* **PROBLEM DESCRIPTION**: Your answer should be one number, the count of lines in the records that carry the string "Core".

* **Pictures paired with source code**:
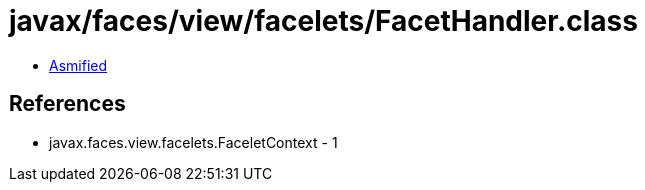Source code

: = javax/faces/view/facelets/FacetHandler.class

 - link:FacetHandler-asmified.java[Asmified]

== References

 - javax.faces.view.facelets.FaceletContext - 1
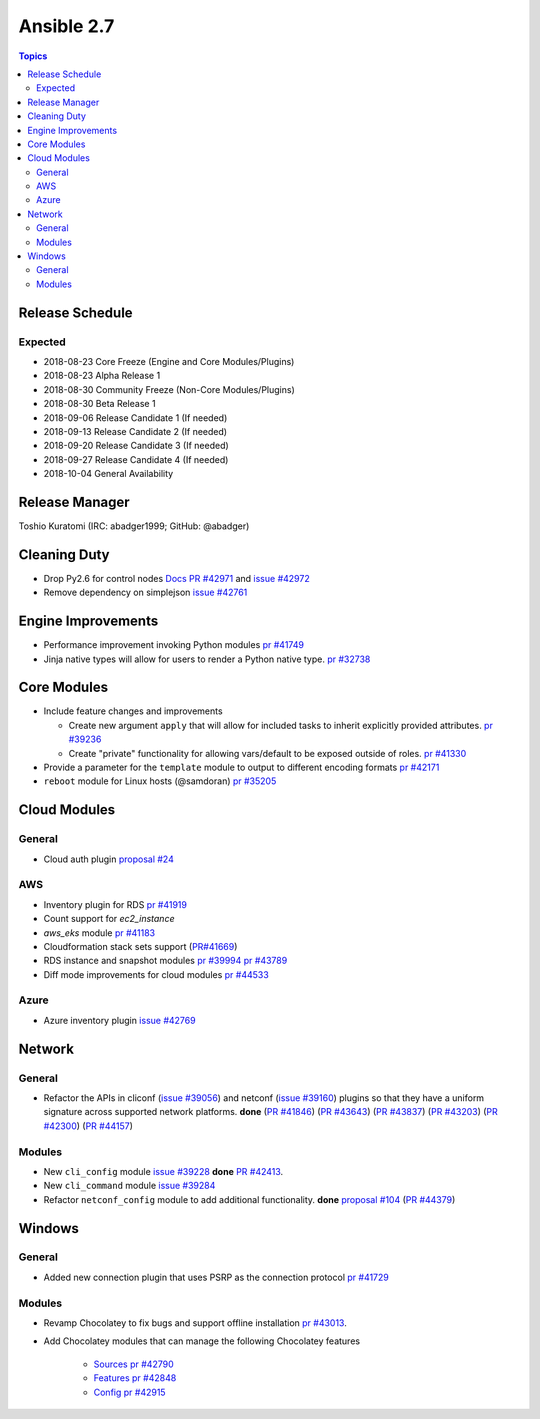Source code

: ===========
Ansible 2.7
===========

.. contents:: Topics

Release Schedule
----------------

Expected
========

- 2018-08-23 Core Freeze (Engine and Core Modules/Plugins)
- 2018-08-23 Alpha Release 1
- 2018-08-30 Community Freeze (Non-Core Modules/Plugins)
- 2018-08-30 Beta Release 1
- 2018-09-06 Release Candidate 1 (If needed)
- 2018-09-13 Release Candidate 2 (If needed)
- 2018-09-20 Release Candidate 3 (If needed)
- 2018-09-27 Release Candidate 4 (If needed)
- 2018-10-04 General Availability

Release Manager
---------------
Toshio Kuratomi (IRC: abadger1999; GitHub: @abadger)


Cleaning Duty
-------------

- Drop Py2.6 for control nodes  `Docs PR #42971 <https://github.com/ansible/ansible/pull/42971>`_ and
  `issue #42972 <https://github.com/ansible/ansible/issues/42972>`_
- Remove dependency on simplejson `issue #42761 <https://github.com/ansible/ansible/issues/42761>`_


Engine Improvements
-------------------

- Performance improvement invoking Python modules `pr #41749 <https://github.com/ansible/ansible/pull/41749>`_
- Jinja native types will allow for users to render a Python native type. `pr #32738 <https://github.com/ansible/ansible/pull/32738>`_


Core Modules
------------

- Include feature changes and improvements

  - Create new argument ``apply`` that will allow for included tasks to inherit explicitly provided attributes. `pr #39236 <https://github.com/ansible/ansible/pull/39236>`_
  - Create "private" functionality for allowing vars/default to be exposed outside of roles. `pr #41330 <https://github.com/ansible/ansible/pull/41330>`_
- Provide a parameter for the ``template`` module to output to different encoding formats `pr
  #42171 <https://github.com/ansible/ansible/pull/42171>`_
- ``reboot`` module for Linux hosts (@samdoran) `pr #35205 <https://github.com/ansible/ansible/pull/35205>`_

Cloud Modules
-------------

General
=======
* Cloud auth plugin `proposal #24 <https://github.com/ansible/proposals/issues/24>`_

AWS
===
* Inventory plugin for RDS `pr #41919 <https://github.com/ansible/ansible/pull/41919>`_
* Count support for `ec2_instance`
* `aws_eks` module `pr #41183 <https://github.com/ansible/ansible/pull/41183>`_
* Cloudformation stack sets support (`PR#41669 <https://github.com/ansible/ansible/pull/41669>`_)
* RDS instance and snapshot modules `pr #39994 <https://github.com/ansible/ansible/pull/39994>`_ `pr #43789 <https://github.com/ansible/ansible/pull/43789>`_
* Diff mode improvements for cloud modules `pr #44533 <https://github.com/ansible/ansible/pull/44533>`_

Azure
=====

* Azure inventory plugin `issue #42769 <https://github.com/ansible/ansible/issues/42769>`__


Network
-------

General
=======

* Refactor the APIs in cliconf (`issue #39056 <https://github.com/ansible/ansible/issues/39056>`_) and netconf (`issue #39160 <https://github.com/ansible/ansible/issues/39160>`_) plugins so that they have a uniform signature across supported network platforms. **done**
  (`PR #41846 <https://github.com/ansible/ansible/pull/41846>`_) (`PR #43643 <https://github.com/ansible/ansible/pull/43643>`_) (`PR #43837 <https://github.com/ansible/ansible/pull/43837>`_)
  (`PR #43203 <https://github.com/ansible/ansible/pull/43203>`_) (`PR #42300 <https://github.com/ansible/ansible/pull/42300>`_) (`PR #44157 <https://github.com/ansible/ansible/pull/44157>`_)

Modules
=======

* New ``cli_config`` module `issue #39228 <https://github.com/ansible/ansible/issues/39228>`_ **done** `PR #42413 <https://github.com/ansible/ansible/pull/42413>`_.
* New ``cli_command`` module `issue #39284 <https://github.com/ansible/ansible/issues/39284>`_
* Refactor ``netconf_config`` module to add additional functionality. **done** `proposal #104 <https://github.com/ansible/proposals/issues/104>`_ (`PR #44379 <https://github.com/ansible/ansible/pull/44379>`_)

Windows
-------

General
=======

* Added new connection plugin that uses PSRP as the connection protocol `pr #41729 <https://github.com/ansible/ansible/pull/41729>`__

Modules
=======

* Revamp Chocolatey to fix bugs and support offline installation `pr #43013 <https://github.com/ansible/ansible/pull/43013>`_.
* Add Chocolatey modules that can manage the following Chocolatey features

    * `Sources <https://chocolatey.org/docs/commands-sources>`_ `pr #42790 <https://github.com/ansible/ansible/pull/42790>`_
    * `Features <https://chocolatey.org/docs/chocolatey-configuration#features>`_ `pr #42848 <https://github.com/ansible/ansible/pull/42848>`_
    * `Config <https://chocolatey.org/docs/chocolatey-configuration#config-settings>`_ `pr #42915 <h*ttps://github.com/ansible/ansible/pull/42915>`_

* **RESPONSE TO THIS EXERCISE**: 3